Problem set =
A: In the GC conservatism thread, how many bits does the example allocation pattern set aside for the thread ID?
B: In the GC conservatism thread, rewrite the paragraph beginning "I'm not sure I like this" as a short bulleted list that keeps its main points.

Extract provided =
════════
GC conservatism -- again

Wed Dec 29 12:43:28 PST 2010

On Wed, 29 Dec 2010 12:27:02 -0700, Steven Schveighoffer  
<schveiguy at yahoo.com> wrote:
> On Wed, 29 Dec 2010 14:00:17 -0500, Robert Jacques <sandford at jhu.edu>  
> wrote:
>> On Wed, 29 Dec 2010 07:37:10 -0700, Steven Schveighoffer  
>> <schveiguy at yahoo.com> wrote:
>>> On Tue, 28 Dec 2010 01:23:22 -0500, Robert Jacques <sandford at jhu.edu>  
>>> wrote:
>>>> Second, the false pointer problem disappears (for practical purposes)  
>>>> when you move to 64-bit.
>>>
>>> I'm not sure I like this "solution", but you are correct.  This is  
>>> somewhat mitigated however by the way memory is allocated (I'm  
>>> assuming not sparsely throughout the address space, and also low in  
>>> the address space).  It certainly makes it less likely that a 64-bit  
>>> random long points at data, but it's not inconceivable to have 32-bits  
>>> of 0 interspersed with non-zero data.  It might be likely to have a  
>>> struct with two ints back to back, where one int is frequently 0.
>>
>> Ah, but the GC can allocate ram in any section of the address space it  
>> wants, so it would be easy for the upper 32-bits to be always non-zero  
>> by design.
>
> huh?  How does the GC control whether you set one int to 0 and the other  
> not?

Hmm, perhaps an example would be best. Consider a 64-bit thread-local GC.  
It might allocate ram in the following pattern:
[2-bit Shared/Local][16-bit thread ID][6-bit tag][40-bit pointer]
So first, the address space is divided up into 4 regions, [11...] and  
[00...] are left free for user use (external allocation, memory-mapped  
files, etc), and [01...]/[10...] are used to denote shared/thread-local.
Next you have the thread ID, which is one way to support thread-local  
allocation/thread-local GCs.
Then you might have a 6-bit region that lock-free algorithms could use as  
a tag (and would be ignored by the shared GC), or local GCs could use for  
internal purposes.
Finally, you have a 40-bit region with what we normally think of as a  
'pointer'.
════════
Extracted entries =
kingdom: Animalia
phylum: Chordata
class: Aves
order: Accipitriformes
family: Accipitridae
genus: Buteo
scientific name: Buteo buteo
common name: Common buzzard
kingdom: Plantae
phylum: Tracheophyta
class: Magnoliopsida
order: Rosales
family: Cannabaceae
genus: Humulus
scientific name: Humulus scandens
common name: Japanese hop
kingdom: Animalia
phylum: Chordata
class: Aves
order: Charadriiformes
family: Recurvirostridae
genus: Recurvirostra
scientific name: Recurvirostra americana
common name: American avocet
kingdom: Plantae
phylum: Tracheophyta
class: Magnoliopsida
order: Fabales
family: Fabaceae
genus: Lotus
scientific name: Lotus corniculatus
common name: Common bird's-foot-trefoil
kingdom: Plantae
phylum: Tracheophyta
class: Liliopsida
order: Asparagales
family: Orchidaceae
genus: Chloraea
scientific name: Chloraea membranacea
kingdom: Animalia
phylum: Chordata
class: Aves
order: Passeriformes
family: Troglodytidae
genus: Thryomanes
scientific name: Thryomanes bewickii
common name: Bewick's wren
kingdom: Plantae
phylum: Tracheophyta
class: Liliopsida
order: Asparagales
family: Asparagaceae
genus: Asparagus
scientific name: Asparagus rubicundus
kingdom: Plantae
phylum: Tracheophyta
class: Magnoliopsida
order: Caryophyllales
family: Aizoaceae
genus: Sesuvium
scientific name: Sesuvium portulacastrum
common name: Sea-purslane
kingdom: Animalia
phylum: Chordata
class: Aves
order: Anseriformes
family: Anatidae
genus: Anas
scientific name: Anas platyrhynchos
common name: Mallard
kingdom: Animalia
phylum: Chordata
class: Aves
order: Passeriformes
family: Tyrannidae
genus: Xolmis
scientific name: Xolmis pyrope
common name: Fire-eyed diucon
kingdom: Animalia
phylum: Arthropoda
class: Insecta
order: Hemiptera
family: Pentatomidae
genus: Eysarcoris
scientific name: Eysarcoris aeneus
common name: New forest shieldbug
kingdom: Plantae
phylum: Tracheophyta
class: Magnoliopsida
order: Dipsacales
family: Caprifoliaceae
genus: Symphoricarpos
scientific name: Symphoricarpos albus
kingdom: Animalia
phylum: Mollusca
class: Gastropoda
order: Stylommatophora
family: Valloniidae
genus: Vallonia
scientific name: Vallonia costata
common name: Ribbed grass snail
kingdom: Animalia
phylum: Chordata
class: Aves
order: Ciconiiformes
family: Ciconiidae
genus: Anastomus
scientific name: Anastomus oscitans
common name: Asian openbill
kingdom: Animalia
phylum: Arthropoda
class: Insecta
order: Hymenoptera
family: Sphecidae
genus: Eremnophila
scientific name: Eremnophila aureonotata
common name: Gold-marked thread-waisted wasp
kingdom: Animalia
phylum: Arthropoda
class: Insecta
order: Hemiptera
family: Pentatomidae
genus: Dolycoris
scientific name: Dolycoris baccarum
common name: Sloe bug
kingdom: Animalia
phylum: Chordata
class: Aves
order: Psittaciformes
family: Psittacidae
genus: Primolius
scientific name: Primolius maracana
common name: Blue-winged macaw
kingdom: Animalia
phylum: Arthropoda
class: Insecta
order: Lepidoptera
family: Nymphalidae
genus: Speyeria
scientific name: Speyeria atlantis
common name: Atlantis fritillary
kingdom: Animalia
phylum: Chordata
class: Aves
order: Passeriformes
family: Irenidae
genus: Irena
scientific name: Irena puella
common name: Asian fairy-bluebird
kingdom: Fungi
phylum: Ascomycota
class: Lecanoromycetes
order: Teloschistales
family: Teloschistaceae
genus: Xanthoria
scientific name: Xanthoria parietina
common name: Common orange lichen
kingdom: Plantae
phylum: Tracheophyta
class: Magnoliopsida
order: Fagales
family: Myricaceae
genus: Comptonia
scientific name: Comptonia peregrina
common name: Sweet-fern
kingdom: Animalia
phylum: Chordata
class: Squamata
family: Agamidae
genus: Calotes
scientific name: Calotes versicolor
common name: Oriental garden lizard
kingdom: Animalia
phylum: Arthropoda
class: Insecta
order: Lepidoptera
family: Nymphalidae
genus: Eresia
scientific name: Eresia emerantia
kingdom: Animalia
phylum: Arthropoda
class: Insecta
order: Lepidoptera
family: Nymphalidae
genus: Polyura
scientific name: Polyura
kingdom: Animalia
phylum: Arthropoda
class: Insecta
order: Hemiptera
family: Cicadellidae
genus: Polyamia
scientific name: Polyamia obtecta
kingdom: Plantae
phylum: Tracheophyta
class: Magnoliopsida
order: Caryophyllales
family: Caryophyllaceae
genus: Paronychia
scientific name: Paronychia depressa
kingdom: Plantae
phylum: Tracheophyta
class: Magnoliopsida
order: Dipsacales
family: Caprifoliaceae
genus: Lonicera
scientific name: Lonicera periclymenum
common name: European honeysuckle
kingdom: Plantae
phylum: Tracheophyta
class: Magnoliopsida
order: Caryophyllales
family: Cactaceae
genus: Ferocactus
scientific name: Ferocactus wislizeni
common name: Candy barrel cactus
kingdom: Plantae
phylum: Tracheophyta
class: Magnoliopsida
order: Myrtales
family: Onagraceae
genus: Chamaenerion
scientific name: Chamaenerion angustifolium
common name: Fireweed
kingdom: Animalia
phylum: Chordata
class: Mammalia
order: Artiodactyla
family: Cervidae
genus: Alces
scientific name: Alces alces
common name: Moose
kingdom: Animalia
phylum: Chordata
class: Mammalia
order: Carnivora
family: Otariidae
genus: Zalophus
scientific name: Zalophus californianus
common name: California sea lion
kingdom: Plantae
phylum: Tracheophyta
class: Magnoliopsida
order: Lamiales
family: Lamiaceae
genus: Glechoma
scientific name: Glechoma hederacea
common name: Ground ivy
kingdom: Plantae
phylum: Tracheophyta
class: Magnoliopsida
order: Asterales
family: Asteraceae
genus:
════════
The replies =
A: 16 bits.

B:
- The writer dislikes this "solution" but agrees it is correct.
- The way memory is allocated somewhat mitigates the problem, assuming allocation is not spread sparsely through the address space and sits low in it.
- A random 64-bit long is less likely to point at data, but 32 bits of 0 mixed in with non-zero data is still possible.
- For example, a struct might have two ints back to back, one of which is frequently 0.